**Exercise data:**

▼

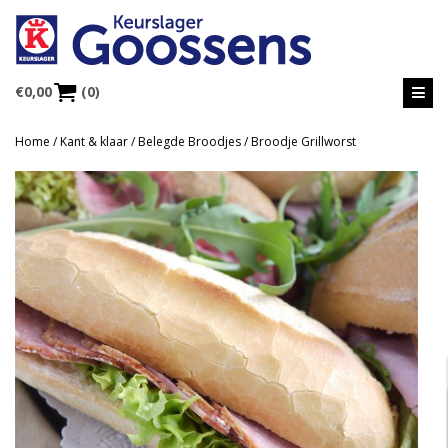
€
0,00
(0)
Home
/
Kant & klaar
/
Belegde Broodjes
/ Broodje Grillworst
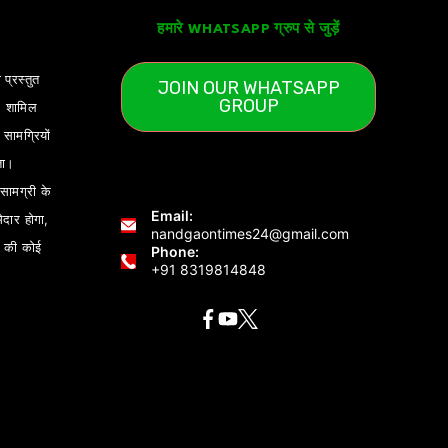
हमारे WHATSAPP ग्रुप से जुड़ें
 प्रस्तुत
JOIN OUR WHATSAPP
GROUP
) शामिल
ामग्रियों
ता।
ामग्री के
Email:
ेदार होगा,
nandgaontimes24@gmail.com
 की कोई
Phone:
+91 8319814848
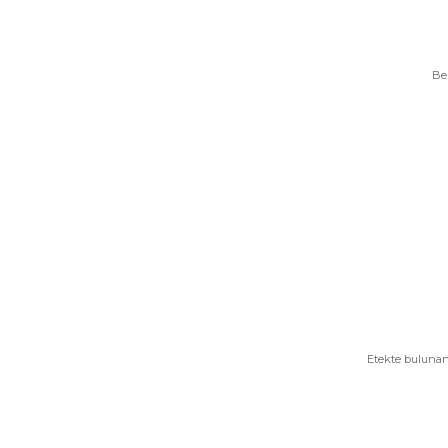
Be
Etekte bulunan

▲
▼

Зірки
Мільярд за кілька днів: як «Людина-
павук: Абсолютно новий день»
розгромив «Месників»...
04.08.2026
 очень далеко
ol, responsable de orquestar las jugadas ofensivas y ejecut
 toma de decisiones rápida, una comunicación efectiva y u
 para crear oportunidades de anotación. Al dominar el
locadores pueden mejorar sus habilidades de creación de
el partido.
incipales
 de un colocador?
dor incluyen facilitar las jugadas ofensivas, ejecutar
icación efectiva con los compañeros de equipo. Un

▲

**Brief:** Everything from the line containing "de un colocador?" through the line containing "icación efectiva con" in the material above should be retyped exactly, both ends included, and nothing more.

**Completed exercise:**
 de un colocador?
dor incluyen facilitar las jugadas ofensivas, ejecutar
icación efectiva con los compañeros de equipo. Un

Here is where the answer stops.